- Urdu: رضیہ
- Genre: Drama Social Comedy
- Written by: Mohsin Ali
- Directed by: Mohsin Ali
- Creative director: Nisa Karamatullah
- Starring: Mahira Khan; Shaheera Jalil Albasit; Mohib Mirza; Moomal Sheikh;
- Narrated by: Mahira Khan
- Music by: Adnan Dhol Fabiha Hashmi
- Composers: Adnan Dhol Aahad Nayani
- Country of origin: Pakistan
- Original language: Urdu
- No. of episodes: 6

Production
- Executive producers: Hina Aman Kamran Afridi
- Producers: Hina Aman Kamran Afridi
- Production locations: Hyderabad, Pakistan
- Cinematography: Shoaib Ali
- Editor: Nitrate Media
- Camera setup: Multiple-camera setup
- Running time: 33-42 minutes

Original release
- Network: Express Entertainment
- Release: 14 September – 19 October 2023

= Razia (TV series) =

Pakistani television series

Razia is a 2023 Pakistani television miniseries that premiered on Express Entertainment. It stars Mahira Khan, Shaheera Jalil Albasit (as Razia), Moomal Sheikh and Mohib Mirza. The series is directed and written by Mohsin Ali and produced by Kamran Afridi and Hina Aman. The series premiered on 15 September 2023 and concluded on 19 October 2023.

== Premise ==
The miniseries is based on social issues regarding women's status and the problems they face because of biased opinions regarding gender roles in society. The story revolves around Razia (played by Shaheera Jalil Albasit), the first-born daughter in her family where everyone had desired for a boy. The series chronicles her journey towards independence and realization of self-worth beginning when her brother was born and becomes the limelight of the house.

== Soundtracks ==
=== Track listing ===
Following is the listing of complete soundtracks of Razia TV series.

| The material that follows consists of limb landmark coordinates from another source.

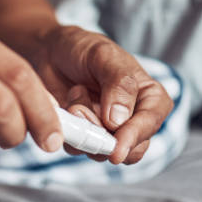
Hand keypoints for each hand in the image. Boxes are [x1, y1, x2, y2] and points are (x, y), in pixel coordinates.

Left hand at [35, 25, 172, 164]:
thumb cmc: (82, 49)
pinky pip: (80, 149)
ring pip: (103, 152)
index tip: (117, 148)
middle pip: (131, 148)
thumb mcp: (103, 55)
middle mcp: (132, 118)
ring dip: (84, 131)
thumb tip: (119, 121)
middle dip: (104, 139)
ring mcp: (108, 131)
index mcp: (148, 96)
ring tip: (74, 98)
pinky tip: (67, 107)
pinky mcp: (85, 137)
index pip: (151, 122)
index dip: (135, 136)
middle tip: (80, 113)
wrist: (50, 53)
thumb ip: (118, 83)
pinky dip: (71, 133)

| No. | Title | Lyrics | Composer | Singers | Duration |
|---|---|---|---|---|---|
| 1 | Cinderella | Adnan Dhool and Mohsin Ali | Adnan Dhool | Adnan Dhool | 3:59 |
| 2 | Cola Kay Dhaknoon Main | Mohsin Ali | Adnan Dhool | Fabiha Hashim | 3:48 |

==Cast==
===Main===
- Mahira Khan : The narrator.
- Shaheera Jalil Albasit as Razia Saleem (from 16 to 26 year-old) : Saleem and Zohra's daughter; Hajra's granddaughter; Ali's older sister; Savera's mother.
- Moomal Sheikh as Zohra Saleem : Saleem's wife; Razia and Ali's mother.
- Mohib Mirza as Saleem Ahmad : Zohra's husband; Hajra's son; Razia and Ali's father.

===Supporting===
- Parveen Akbar as Hajra Ahmad : Saleem's mother; Razia and Ali's grandmother.
- Kausar Siddiqui as Hira Ikhlaq : Ali's ex girlfriend.
- Akbar Islam as Ikhlaq : Hira's father.
- Fajr Sheikh as TV Reporter
- Abeer Naeem
- Shahzad Malik as
- Kaleem Ghori as Mannu aka Manohar : Razia's childhood friend.
- Armaan
- Kashif Hussain as Irfan Ikhlaq : Ikhlaq' son; Hira's brother; Razia's ex husband; Savera's estranged father.
- Daniya Kanwal
- Samina Nazir as Sitara Azeem : Razia's school teacher
- M. Saqib Rajput
- Mansa Salman
- Umm Laila
- Abrash
- Maryam Zahra
- Ayeza Khan
- Esha Usman
- Shayan
- Nauman Malik
- Ali Hoor
- Abdullah
- Hasher
- Fatima Imtiaz

== Production ==

In April 2023, Mahira Khan revealed about her upcoming project which will be premiered on Express Entertainment and will mark Mahira' return to television since Hum Kahan Ke Sachay Thay (2021). Mirza confirmed his role on 2 June. The principal photography of the series started in mid June.

The first teaser was released on 15 August 2023, while the trailer was released on 18 August.